The information below is mainly intended at developers who want to modify the SuperIMAP codebase.
Run this once:
RAILS_ENV=test rake db:setup db:seed
Then run all tests:
rake test:all
The stress test exercises the multi-threaded aspects of SuperIMAP, as well as the error recovery code. To do this, we point the SuperIMAP IMAP client code against a local IMAP server and generate a bunch of fake emails for many users.
Additionally, the IMAP server generates 'chaotic' events; it will intentionally generate incorrect or gibberish responses. The SuperIMAP IMAP client code is expected to recover gracefully while using a minimal amount of system resources.
Run this once:
RAILS_ENV=stress rake db:setup db:seed
Then run the stress test:
script/stress-test
To contribute to this project, please fork and file a pull request. Small patches will be accepted more quickly than large patches.
The MIT License (MIT)
Copyright (c) 2015 Rusty Klophaus / FiveStreet.com
Permission is hereby granted, free of charge, to any person obtaining a copy of this software and associated documentation files (the "Software"), to deal in the Software without restriction, including without limitation the rights to use, copy, modify, merge, publish, distribute, sublicense, and/or sell copies of the Software, and to permit persons to whom the Software is furnished to do so, subject to the following conditions:
The above copyright notice and this permission notice shall be included in all copies or substantial portions of the Software.

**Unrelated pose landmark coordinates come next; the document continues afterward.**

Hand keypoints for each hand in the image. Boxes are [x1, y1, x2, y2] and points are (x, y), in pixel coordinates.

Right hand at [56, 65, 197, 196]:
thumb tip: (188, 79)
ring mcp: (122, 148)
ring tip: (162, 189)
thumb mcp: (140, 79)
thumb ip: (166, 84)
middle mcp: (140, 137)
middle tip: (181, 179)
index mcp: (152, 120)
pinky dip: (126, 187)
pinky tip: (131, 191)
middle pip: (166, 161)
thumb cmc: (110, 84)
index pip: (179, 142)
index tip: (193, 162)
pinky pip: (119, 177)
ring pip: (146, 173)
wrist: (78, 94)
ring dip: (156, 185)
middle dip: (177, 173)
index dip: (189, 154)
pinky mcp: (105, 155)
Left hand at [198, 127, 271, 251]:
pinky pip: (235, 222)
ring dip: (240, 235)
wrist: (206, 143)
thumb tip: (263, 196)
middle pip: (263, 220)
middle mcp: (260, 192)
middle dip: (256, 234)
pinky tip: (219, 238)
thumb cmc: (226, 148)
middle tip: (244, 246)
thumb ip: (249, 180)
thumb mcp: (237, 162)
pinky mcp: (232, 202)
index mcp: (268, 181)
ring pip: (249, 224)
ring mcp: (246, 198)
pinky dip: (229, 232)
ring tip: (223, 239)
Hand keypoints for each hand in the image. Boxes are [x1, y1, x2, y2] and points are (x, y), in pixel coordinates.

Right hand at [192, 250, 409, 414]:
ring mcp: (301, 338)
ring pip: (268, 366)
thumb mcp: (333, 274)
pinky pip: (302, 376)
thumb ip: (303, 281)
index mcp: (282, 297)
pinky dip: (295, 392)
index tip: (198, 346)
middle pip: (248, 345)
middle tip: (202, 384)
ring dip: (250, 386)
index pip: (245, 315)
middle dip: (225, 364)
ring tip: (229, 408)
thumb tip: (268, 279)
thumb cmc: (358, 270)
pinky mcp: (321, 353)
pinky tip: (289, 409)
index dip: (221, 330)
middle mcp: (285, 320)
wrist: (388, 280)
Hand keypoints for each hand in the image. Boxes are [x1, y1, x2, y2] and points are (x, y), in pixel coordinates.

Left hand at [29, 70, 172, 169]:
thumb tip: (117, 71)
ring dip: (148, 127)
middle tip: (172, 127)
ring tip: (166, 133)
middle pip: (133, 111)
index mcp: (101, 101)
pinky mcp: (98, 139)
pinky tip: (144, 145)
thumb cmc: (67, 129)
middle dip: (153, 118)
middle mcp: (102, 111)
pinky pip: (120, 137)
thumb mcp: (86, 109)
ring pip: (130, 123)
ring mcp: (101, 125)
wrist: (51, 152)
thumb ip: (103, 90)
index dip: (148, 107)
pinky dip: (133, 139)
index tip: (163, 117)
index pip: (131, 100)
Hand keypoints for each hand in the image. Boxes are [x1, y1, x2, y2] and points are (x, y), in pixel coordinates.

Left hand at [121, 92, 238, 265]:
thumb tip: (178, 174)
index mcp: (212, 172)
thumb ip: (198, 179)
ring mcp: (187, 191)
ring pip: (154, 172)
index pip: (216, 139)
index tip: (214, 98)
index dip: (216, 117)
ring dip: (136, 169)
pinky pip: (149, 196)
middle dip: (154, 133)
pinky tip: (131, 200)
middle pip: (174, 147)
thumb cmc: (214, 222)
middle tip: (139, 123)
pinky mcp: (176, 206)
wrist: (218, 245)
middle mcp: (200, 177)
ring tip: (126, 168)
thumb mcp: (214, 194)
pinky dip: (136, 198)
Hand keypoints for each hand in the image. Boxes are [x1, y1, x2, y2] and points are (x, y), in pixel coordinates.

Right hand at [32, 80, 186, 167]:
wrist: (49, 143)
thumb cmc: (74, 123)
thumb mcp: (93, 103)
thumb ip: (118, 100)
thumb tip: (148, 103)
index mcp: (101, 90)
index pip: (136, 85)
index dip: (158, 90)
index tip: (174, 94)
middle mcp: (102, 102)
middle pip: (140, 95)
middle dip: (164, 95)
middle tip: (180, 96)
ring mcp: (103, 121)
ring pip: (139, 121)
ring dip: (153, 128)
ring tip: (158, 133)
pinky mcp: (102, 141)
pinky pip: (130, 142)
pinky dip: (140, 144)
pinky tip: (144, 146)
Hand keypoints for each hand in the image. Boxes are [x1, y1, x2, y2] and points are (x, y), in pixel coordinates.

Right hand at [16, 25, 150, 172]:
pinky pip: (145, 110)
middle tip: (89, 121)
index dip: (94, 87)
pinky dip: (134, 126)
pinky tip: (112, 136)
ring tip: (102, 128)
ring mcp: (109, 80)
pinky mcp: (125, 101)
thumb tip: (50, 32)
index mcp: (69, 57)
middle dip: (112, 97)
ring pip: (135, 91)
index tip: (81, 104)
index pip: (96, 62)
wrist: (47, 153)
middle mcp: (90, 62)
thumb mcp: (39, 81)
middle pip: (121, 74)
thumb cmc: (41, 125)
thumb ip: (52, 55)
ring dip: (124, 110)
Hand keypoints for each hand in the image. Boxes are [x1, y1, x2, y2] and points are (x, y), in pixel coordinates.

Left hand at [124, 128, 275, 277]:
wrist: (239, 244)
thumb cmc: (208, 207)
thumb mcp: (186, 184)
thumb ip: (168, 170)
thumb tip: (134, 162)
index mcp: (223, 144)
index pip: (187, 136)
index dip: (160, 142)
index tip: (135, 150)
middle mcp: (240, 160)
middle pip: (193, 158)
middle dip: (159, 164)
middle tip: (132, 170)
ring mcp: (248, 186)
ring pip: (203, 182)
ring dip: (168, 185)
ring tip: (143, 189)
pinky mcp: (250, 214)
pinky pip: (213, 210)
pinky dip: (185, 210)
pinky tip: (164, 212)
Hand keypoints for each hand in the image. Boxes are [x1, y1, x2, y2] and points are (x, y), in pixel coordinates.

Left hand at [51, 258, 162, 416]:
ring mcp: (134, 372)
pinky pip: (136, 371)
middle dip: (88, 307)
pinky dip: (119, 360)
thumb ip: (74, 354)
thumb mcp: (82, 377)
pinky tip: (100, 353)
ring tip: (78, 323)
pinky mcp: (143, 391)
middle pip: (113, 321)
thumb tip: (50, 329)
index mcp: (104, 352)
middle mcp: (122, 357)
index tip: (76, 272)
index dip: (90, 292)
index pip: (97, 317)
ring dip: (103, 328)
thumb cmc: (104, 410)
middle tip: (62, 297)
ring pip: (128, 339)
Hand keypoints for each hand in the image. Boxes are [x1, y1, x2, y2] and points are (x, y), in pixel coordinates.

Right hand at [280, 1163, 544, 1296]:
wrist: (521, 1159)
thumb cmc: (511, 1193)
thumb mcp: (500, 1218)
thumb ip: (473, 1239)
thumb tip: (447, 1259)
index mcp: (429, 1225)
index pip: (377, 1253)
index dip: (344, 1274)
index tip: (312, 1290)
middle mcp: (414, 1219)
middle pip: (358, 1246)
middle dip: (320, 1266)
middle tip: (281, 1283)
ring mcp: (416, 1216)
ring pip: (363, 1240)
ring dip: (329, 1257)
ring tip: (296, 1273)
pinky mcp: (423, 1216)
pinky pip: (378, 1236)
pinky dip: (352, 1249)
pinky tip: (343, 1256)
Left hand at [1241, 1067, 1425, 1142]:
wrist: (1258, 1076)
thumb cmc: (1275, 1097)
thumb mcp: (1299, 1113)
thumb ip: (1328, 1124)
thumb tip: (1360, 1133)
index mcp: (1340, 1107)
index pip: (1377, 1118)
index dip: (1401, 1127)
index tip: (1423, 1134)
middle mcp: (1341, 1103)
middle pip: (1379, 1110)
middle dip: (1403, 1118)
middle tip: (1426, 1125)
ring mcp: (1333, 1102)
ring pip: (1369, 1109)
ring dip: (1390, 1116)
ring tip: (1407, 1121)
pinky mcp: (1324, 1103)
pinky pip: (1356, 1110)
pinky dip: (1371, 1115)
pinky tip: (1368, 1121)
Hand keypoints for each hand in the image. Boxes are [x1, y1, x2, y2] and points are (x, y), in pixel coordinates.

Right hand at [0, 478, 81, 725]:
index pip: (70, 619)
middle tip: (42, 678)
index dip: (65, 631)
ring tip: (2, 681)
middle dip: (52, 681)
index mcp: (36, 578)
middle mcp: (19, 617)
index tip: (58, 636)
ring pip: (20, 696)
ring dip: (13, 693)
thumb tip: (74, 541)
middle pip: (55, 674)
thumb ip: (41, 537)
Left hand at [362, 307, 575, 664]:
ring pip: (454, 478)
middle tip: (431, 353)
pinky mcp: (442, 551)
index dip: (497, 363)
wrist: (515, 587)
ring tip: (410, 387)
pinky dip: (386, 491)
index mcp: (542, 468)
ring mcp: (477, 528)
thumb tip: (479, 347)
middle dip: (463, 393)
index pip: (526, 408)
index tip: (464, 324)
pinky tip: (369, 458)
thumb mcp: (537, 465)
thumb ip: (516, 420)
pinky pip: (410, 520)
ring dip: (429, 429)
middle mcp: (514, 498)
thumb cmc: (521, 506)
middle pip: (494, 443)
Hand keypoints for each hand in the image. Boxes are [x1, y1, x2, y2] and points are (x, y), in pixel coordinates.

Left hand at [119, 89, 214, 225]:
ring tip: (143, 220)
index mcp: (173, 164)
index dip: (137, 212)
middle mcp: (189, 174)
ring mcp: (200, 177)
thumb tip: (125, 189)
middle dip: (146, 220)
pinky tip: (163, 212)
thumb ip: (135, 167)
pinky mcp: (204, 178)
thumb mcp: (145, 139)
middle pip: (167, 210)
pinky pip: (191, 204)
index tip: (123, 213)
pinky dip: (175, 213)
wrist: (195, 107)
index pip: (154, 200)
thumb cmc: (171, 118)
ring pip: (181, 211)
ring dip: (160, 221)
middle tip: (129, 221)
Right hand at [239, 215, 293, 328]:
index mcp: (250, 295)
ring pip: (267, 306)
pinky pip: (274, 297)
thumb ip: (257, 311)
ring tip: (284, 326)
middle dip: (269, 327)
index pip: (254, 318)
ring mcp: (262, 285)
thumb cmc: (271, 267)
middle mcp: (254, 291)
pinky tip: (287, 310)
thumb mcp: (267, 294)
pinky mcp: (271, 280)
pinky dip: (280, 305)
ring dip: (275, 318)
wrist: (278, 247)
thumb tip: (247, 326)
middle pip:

THE SOFTWARE IS PROVIDED "AS IS", WITHOUT WARRANTY OF ANY KIND, EXPRESS OR IMPLIED, INCLUDING BUT NOT LIMITED TO THE WARRANTIES OF MERCHANTABILITY, FITNESS FOR A PARTICULAR PURPOSE AND NONINFRINGEMENT. IN NO EVENT SHALL THE AUTHORS OR COPYRIGHT HOLDERS BE LIABLE FOR ANY CLAIM, DAMAGES OR OTHER LIABILITY, WHETHER IN AN ACTION OF CONTRACT, TORT OR OTHERWISE, ARISING FROM, OUT OF OR IN CONNECTION WITH THE SOFTWARE OR THE USE OR OTHER DEALINGS IN THE SOFTWARE.